How out-of-home delivery can help retailers recover lost customers

Modern Expo Stand: A40

Out-of-home is becoming part of retail experience

Out-of-home delivery is no longer only a carrier infrastructure question. It is increasingly part of how retailers shape convenience, returns, store visits and customer loyalty.

Jacek Powałka’s session at DELIVER Europe 2026 focused on how lockers, PUDO points and adjacent smart logistics solutions can help retailers recover customer engagement. The wider point was that delivery experience influences whether customers shop again, how they return items and how they interact with physical stores.

For retailers, this makes out-of-home a strategic customer experience lever, not just a delivery option.

Lockers and PUDO can work together

The session positioned lockers and PUDO points as complementary rather than competing formats.

Parcel lockers can offer a more automated, frictionless experience, especially where customers want speed, flexibility and no queue. PUDO locations can add flexibility during peak periods and provide broader reach where automated locker density is still developing.

The right model depends on market maturity, customer behaviour, store network and operational goals. In some markets, lockers may become the preferred experience as density increases. In others, hybrid models may remain more practical.

Returns are a key adoption driver

Returns were presented as one of the strongest use cases for automated out-of-home solutions.

Customers want returns to be simple, fast and convenient. Retailers want to reduce friction, queues and operational handling. Automated returns infrastructure can help by creating a clear, self-service process that supports both sides.

This matters because returns are often where customer frustration becomes visible. A smooth return can protect loyalty, while a poor return experience can damage the customer relationship even after a successful sale.

Relevance creates stronger locker economics

The session also explored the importance of making locker networks more relevant.

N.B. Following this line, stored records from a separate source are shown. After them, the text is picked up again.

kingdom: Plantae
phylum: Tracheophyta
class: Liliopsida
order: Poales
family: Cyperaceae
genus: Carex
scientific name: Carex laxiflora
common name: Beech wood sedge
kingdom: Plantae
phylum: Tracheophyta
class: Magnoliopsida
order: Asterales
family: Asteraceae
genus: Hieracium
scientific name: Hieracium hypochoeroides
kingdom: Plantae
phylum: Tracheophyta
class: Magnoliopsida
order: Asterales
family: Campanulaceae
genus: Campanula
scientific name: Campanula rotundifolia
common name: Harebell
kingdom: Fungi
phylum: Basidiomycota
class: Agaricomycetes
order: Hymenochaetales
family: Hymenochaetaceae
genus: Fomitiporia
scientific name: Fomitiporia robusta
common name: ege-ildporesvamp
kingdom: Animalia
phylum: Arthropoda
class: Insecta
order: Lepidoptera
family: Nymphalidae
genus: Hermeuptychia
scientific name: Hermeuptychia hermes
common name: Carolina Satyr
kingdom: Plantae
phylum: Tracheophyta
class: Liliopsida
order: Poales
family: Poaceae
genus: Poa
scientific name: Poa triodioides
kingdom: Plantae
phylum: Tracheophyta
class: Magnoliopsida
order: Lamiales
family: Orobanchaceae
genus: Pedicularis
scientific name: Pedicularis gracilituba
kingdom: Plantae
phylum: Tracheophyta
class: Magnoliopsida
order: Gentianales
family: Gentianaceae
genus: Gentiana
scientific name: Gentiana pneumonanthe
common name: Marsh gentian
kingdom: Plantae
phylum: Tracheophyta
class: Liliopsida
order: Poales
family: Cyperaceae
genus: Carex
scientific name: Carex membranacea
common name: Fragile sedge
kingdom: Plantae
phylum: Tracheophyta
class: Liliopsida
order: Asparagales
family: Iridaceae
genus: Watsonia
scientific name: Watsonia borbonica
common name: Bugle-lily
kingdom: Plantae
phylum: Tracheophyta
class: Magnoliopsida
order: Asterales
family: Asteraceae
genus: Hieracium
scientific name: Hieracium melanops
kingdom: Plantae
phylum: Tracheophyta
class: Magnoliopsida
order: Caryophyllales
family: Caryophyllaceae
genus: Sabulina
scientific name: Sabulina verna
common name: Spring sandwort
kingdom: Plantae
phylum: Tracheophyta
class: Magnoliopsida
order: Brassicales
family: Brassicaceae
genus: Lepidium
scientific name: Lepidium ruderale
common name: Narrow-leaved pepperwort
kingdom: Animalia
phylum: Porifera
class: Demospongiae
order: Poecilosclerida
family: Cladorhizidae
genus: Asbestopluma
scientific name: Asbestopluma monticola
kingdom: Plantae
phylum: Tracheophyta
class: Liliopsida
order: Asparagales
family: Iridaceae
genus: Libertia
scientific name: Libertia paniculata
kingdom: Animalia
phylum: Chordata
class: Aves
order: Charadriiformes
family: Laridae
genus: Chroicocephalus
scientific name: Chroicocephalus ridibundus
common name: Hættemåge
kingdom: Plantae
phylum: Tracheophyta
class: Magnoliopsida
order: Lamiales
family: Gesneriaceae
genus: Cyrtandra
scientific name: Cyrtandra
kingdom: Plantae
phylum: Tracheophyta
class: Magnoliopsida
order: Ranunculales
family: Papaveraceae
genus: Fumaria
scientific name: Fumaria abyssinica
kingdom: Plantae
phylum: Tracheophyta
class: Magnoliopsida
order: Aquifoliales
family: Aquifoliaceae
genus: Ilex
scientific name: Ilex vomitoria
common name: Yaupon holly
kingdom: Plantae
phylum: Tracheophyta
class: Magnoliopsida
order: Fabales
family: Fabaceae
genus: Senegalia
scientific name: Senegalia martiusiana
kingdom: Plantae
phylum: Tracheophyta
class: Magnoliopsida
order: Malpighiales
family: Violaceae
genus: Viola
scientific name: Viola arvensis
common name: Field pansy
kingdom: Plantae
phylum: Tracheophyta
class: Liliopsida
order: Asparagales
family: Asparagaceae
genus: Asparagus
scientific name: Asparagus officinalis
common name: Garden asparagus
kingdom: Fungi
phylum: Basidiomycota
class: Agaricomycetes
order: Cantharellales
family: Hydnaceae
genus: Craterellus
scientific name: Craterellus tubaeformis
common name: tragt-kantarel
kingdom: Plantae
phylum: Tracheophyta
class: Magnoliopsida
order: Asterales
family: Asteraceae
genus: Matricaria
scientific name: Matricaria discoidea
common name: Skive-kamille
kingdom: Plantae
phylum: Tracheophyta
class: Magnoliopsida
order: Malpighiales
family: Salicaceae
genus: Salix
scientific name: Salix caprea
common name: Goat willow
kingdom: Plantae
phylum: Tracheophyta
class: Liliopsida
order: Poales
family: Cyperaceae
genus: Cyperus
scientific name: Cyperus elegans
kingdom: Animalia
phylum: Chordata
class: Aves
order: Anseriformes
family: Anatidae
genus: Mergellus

A locker network can become more useful when it supports multiple services, not only standard parcel pickup. Examples included click and collect, returns, digital signage, grocery collection, vending-style services, smart city hubs and battery swapping for micromobility.

This broader relevance can improve customer adoption and strengthen the commercial model. The more reasons customers have to use a location, the more valuable that infrastructure becomes.

What this means for the DELIVER community

Out-of-home delivery is moving towards a more flexible, service-led model.

For retailers, the opportunity is to use lockers and collection points to improve convenience, reduce queues, support returns and create new reasons for customers to engage with stores. For logistics providers, the challenge is to build networks that are dense, reliable and operationally efficient. For technology and infrastructure partners, the opportunity is to design solutions that fit specific market needs rather than assuming one format works everywhere.

The future of out-of-home will likely be shaped by relevance: locations and solutions that solve more customer problems will be better placed to drive adoption.